BY ROBERT FALCONER/CBS

The ten-hour miniseries based on Stephen King’s epic 1978 plague novel, directed by Josh Boone, wrapped production in March, just a real-life global pandemic swept the globe, shutting down entire countries as hundreds of thousands died of the very real COVID-19 virus.  Will viewers who may still be quarantined at home when this miniseries is released later this year (date to be determined) really want to watch a science fiction doomsday tale all things considered?

Benjamin Cavell and Taylor Elmore (‘Justified) served as co-showrunners.  Cavell stated:

“It’s about the fundamental questions of what society owes the individual and what we owe to each other.  Over the last however-many years, we have sort of taken for granted the structure of democracy. Now, so much of that is being ripped down to the studs. It’s interesting to see a story about people who are rebuilding it from the ground up.”

Cavell’s statement comes courtesy of Vanity Fair which has also released the first still photos from the miniseries, which boasts an all-star cast including Alexander Skarsgård as the sinister Randall Flagg a.k.a. the Dark Man, and Whoopi Goldberg, who portrays the 108-year-old Mother Abagail, who holds the fate of humanity on her aged shoulders.
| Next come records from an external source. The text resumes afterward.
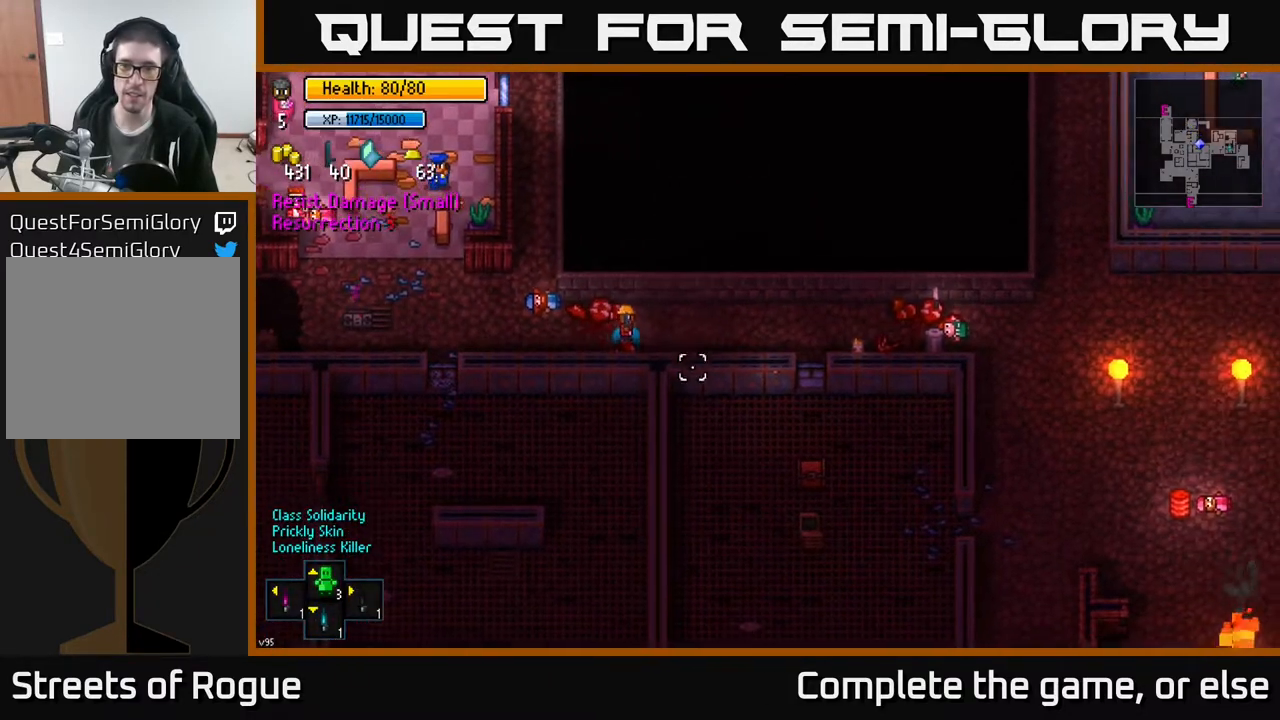
{"buttons": [], "left_stick": "up-right", "right_stick": "center", "events": [[50, "right_stick", "center"], [467, "left_stick", "up-right"]]}
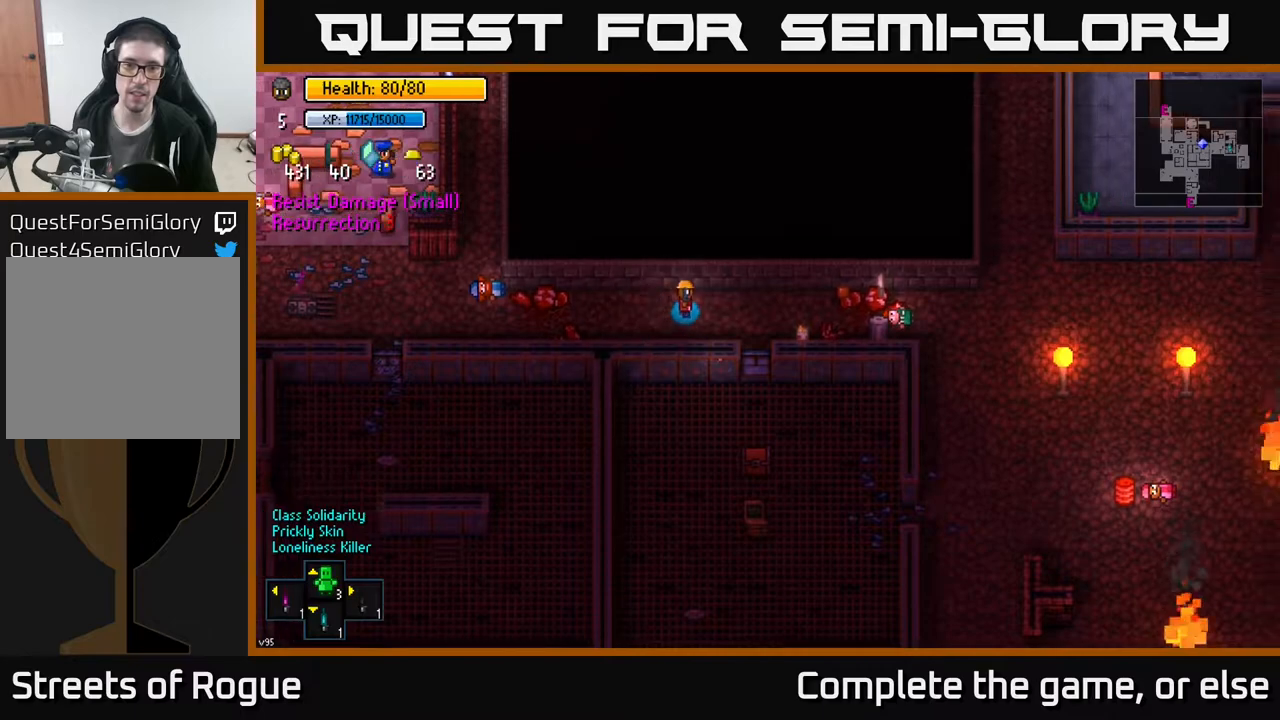
{"buttons": ["A"], "left_stick": "right", "right_stick": "center", "events": [[67, "left_stick", "right"], [217, "left_stick", "down-right"], [433, "left_stick", "right"], [483, "A", "down"]]}
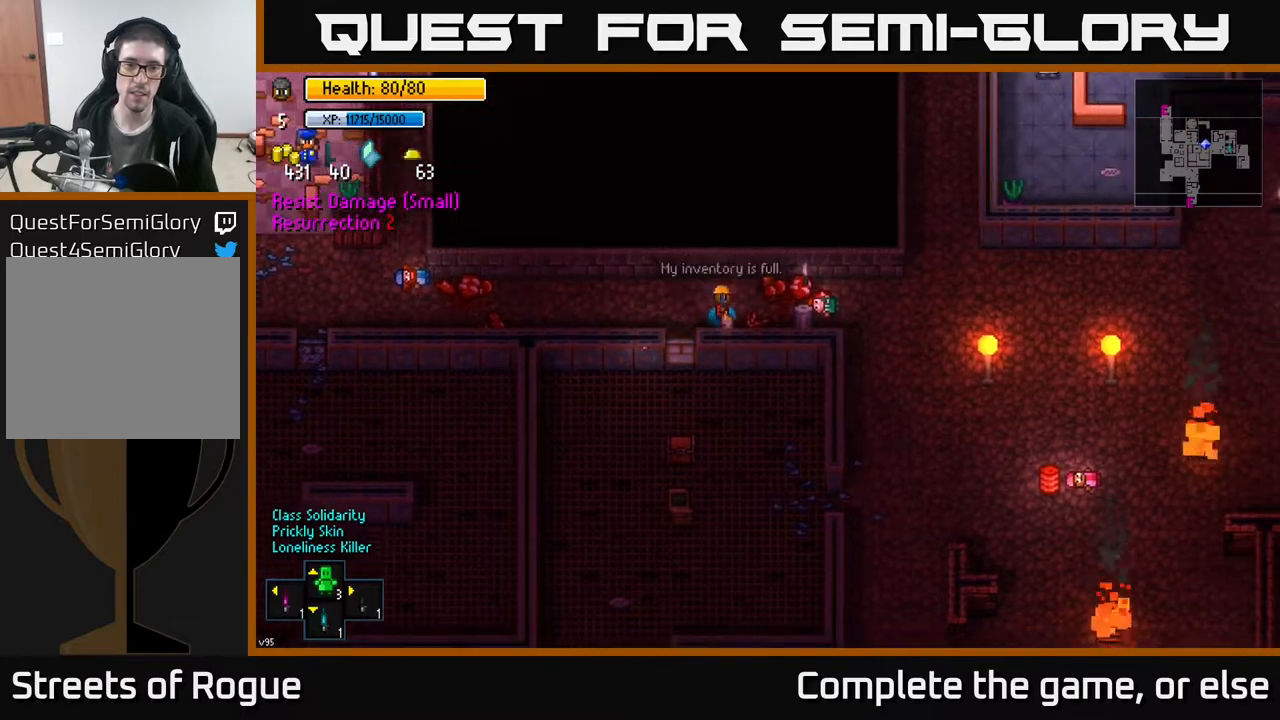
{"buttons": [], "left_stick": "right", "right_stick": "center", "events": [[33, "left_stick", "up-right"], [83, "A", "up"], [300, "left_stick", "right"], [317, "A", "down"], [383, "A", "up"]]}
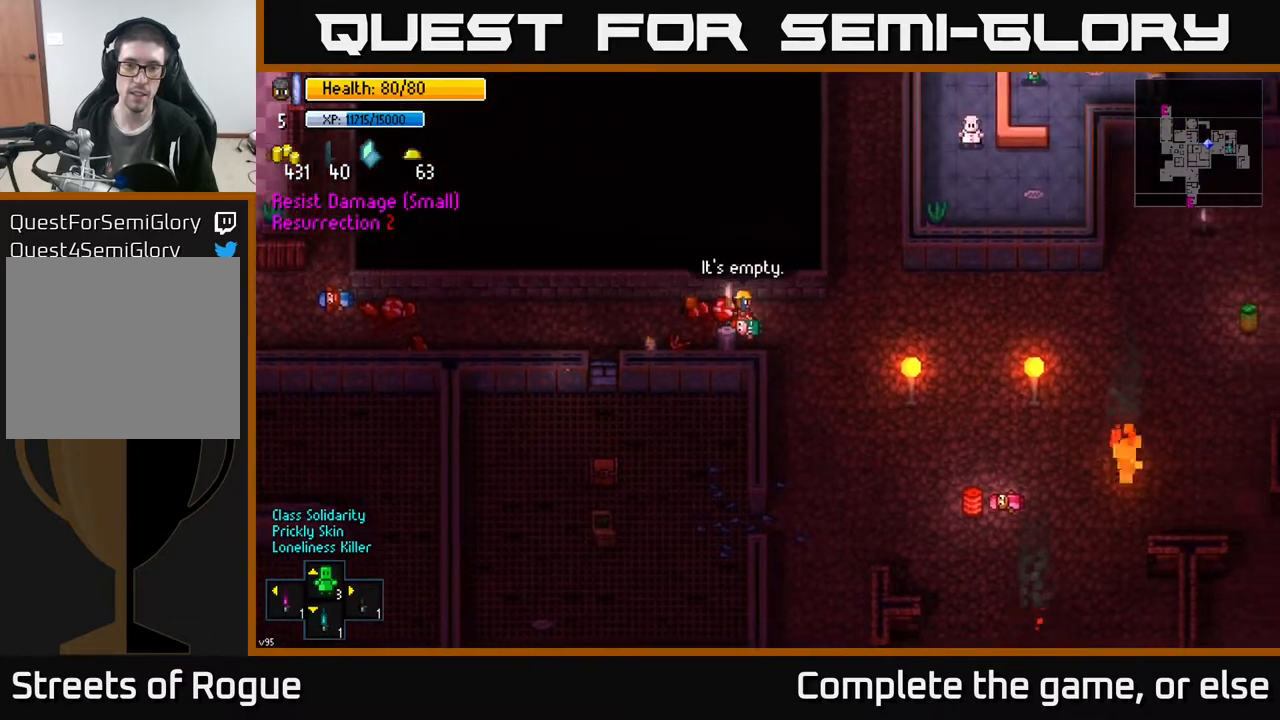
{"buttons": [], "left_stick": "left", "right_stick": "center", "events": [[167, "A", "down"], [233, "A", "up"], [233, "left_stick", "left"]]}
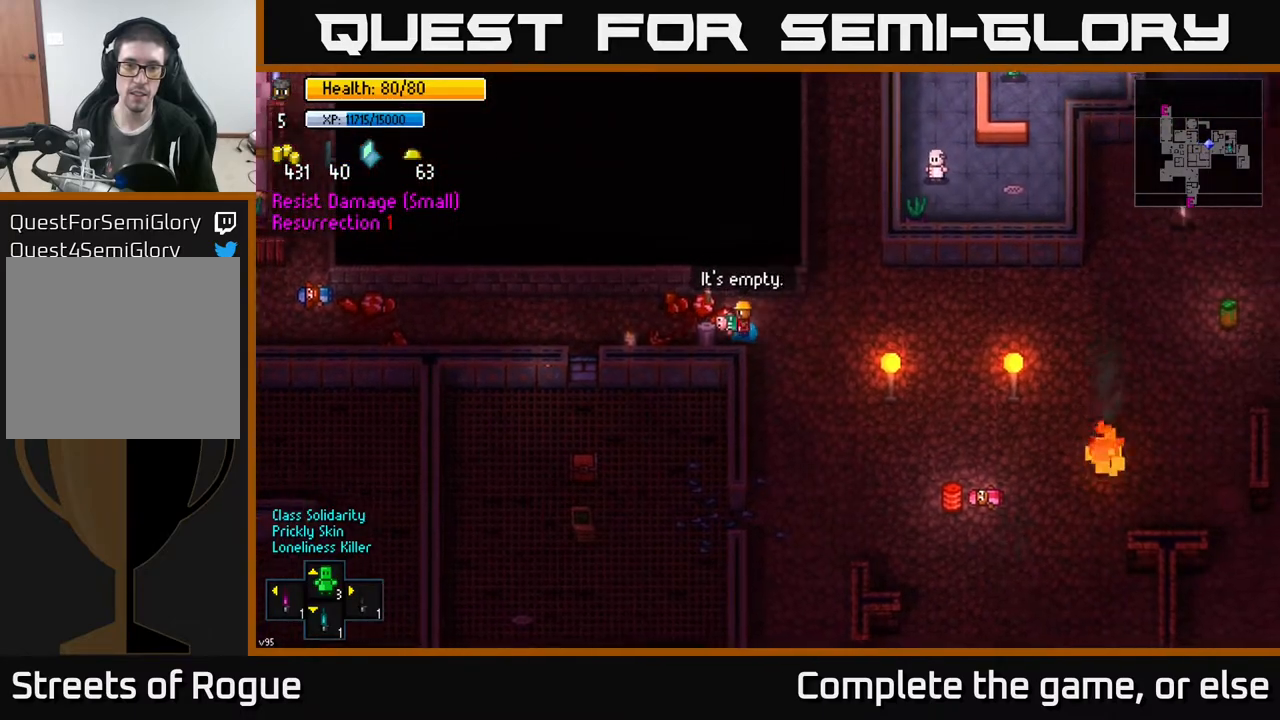
{"buttons": [], "left_stick": "center", "right_stick": "center", "events": [[33, "left_stick", "up-left"], [183, "A", "down"], [200, "left_stick", "center"], [267, "A", "up"], [400, "A", "down"], [483, "A", "up"]]}
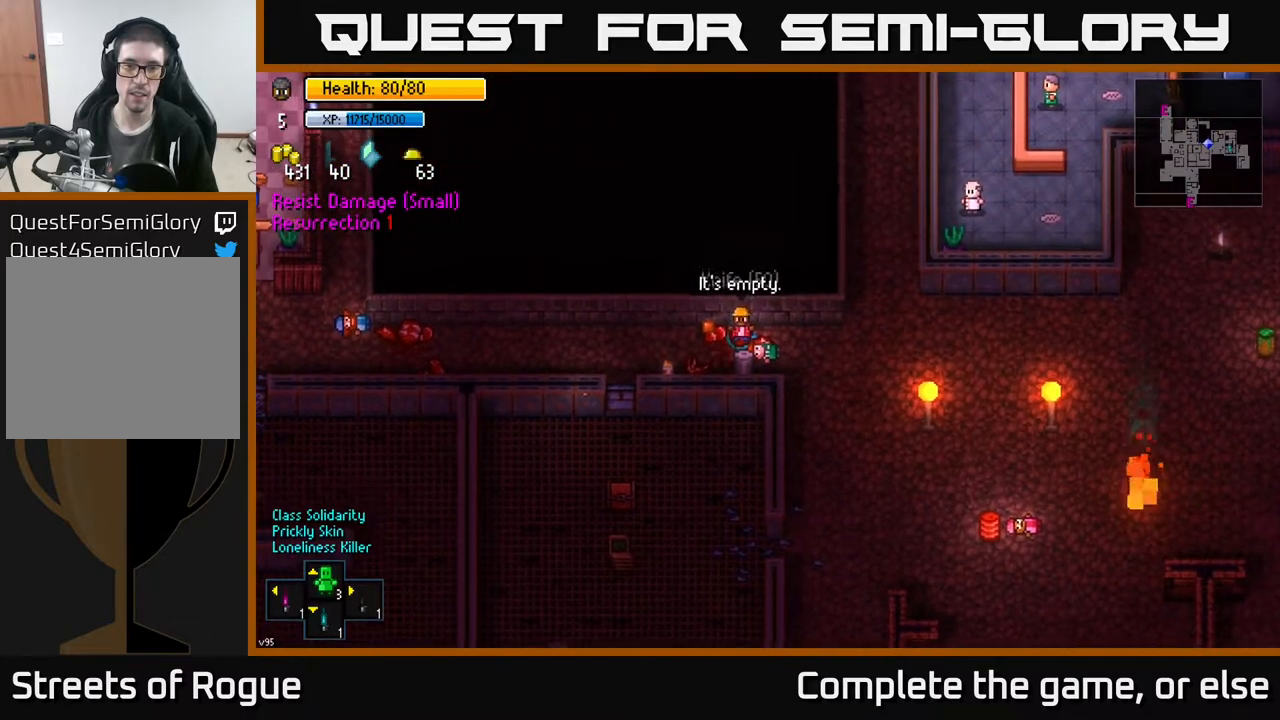
{"buttons": ["A"], "left_stick": "left", "right_stick": "center", "events": [[50, "left_stick", "right"], [250, "left_stick", "down"], [367, "left_stick", "left"], [467, "A", "down"]]}
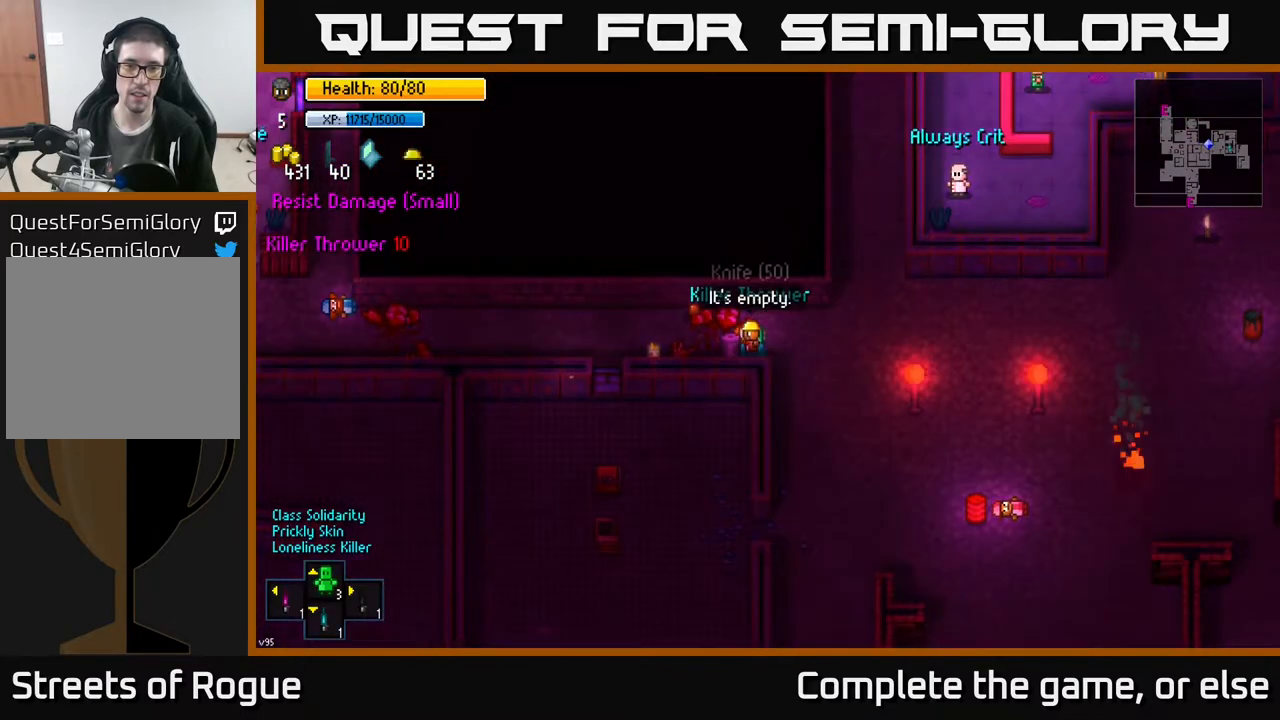
{"buttons": [], "left_stick": "left", "right_stick": "center", "events": [[67, "A", "up"], [67, "left_stick", "center"], [200, "left_stick", "up"], [333, "left_stick", "up-left"], [433, "left_stick", "left"]]}
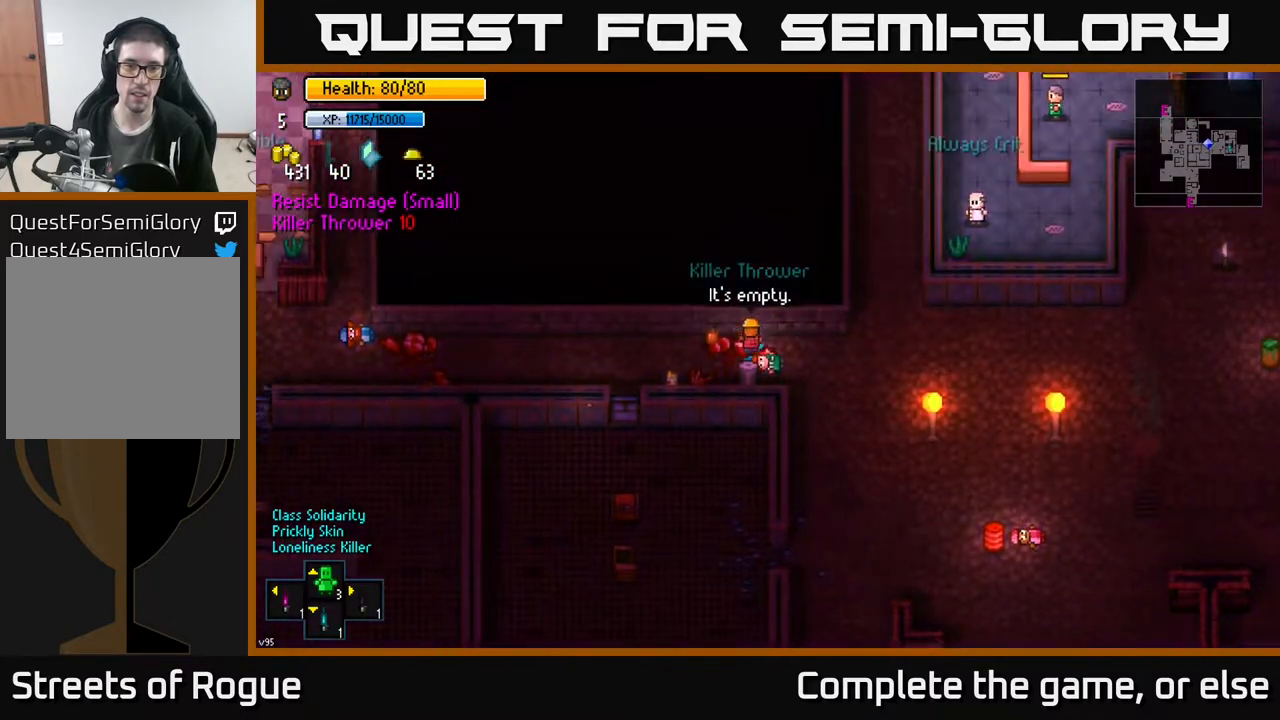
{"buttons": [], "left_stick": "right", "right_stick": "center", "events": [[183, "A", "down"], [200, "left_stick", "center"], [233, "A", "up"], [317, "A", "down"], [367, "left_stick", "right"], [400, "A", "up"]]}
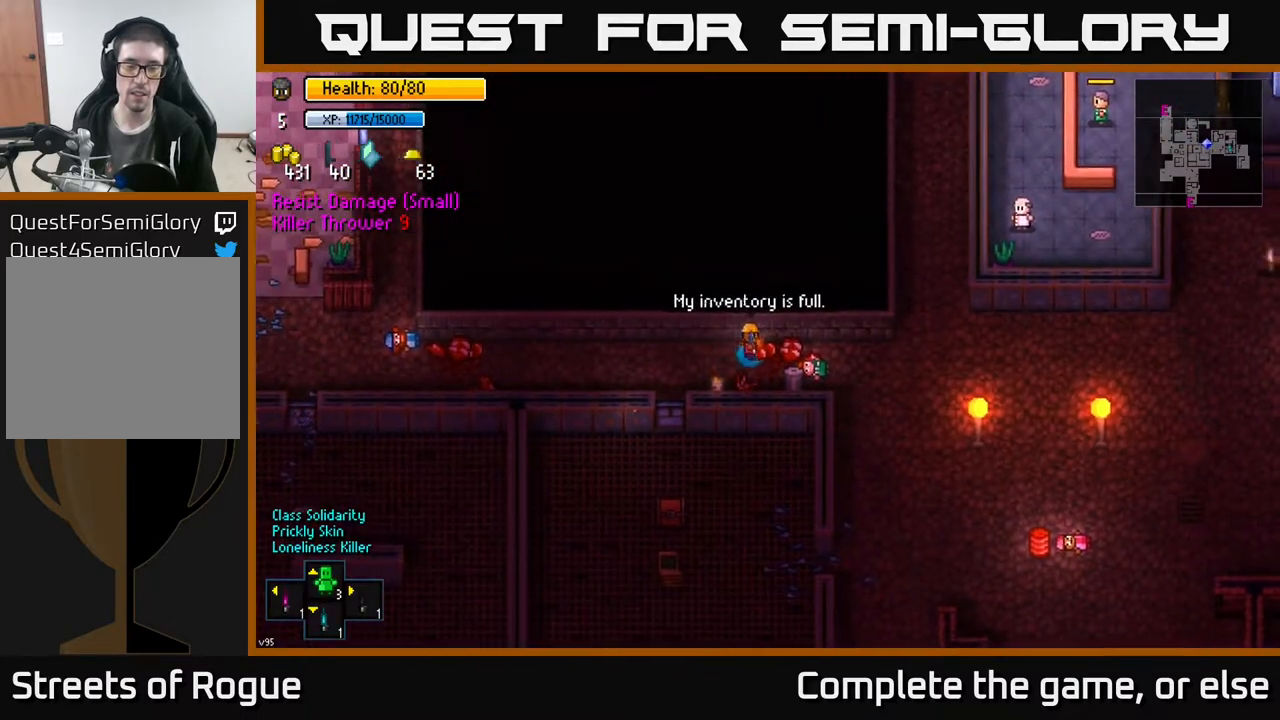
{"buttons": [], "left_stick": "center", "right_stick": "center", "events": [[50, "left_stick", "center"]]}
Get your first looks at them and more of the cast in the photos below:

BY ROBERT FALCONER/CBS

Skarsgård’s Randall Flagg, a recurring character in King’s works is described as “a charismatic rockabilly demon.”  Or as Elmore states:

“He’s so charming and he’s so handsome, and so powerful—I mean genuinely powerful, able to perform these sort of miracles where he could levitate himself and he has these actual powers.  And yet he needs this adulation and this kind of worship from these people whom he’s summoned to him. He needs to have them make a show all the time of how grateful they are to him.”

BY ROBERT FALCONER/CBS

Flagg finds an acolyte in the form of Lloyd Henreid, played by Nat Wolff, “a petty criminal” who watches the spread of this mysterious plague from behind bars.

As Cavell said:

“It’s like, what would happen if you had to witness the apocalypse from inside a locked room?  At a certain point there’s a riot going on in the prison around him but he’s restricted, essentially, to the view that he has just out of his cell because that’s all you can see.”

Sidenote: we have indeed been hearing stories about how prisons are… or are not… reacting to the coronavirus, so once again a fantasy scenario that King cooked up for his book has eerie parallels with modern reality.

BY ROBERT FALCONER/CBS

Flagg’s opposite number is Mother Abigail, who Goldberg described saying:

“She is very, very righteous, and very good. But really flawed I feel.  I’ve been fighting with not making her the Magic Negro because she’s complicated.”

You can check out photos of more of the cast below, including Jovan Adepo as former musician and addict, Larry Underwood; Heather Graham as Rita Blakemoor, a wealthy New Yorker, who is ill-prepared for the superflu outbreak; Owen Teague as Harold Lauder, who becomes obsessed with Frannie Goldsmith; Odessa Young as Frannie, a pregnant woman who realizes how evil Flagg really is.

Not pictured but also starring are James Marsden, Greg Kinnear, Eion Bailey, Brad William Henke, Hamish Linklater, Katherine McNamara, Daniel Sunjata, and Henry Zaga.

CBS All Access has not yet revealed when ‘The Stand’ will be released, but it is expected later this year.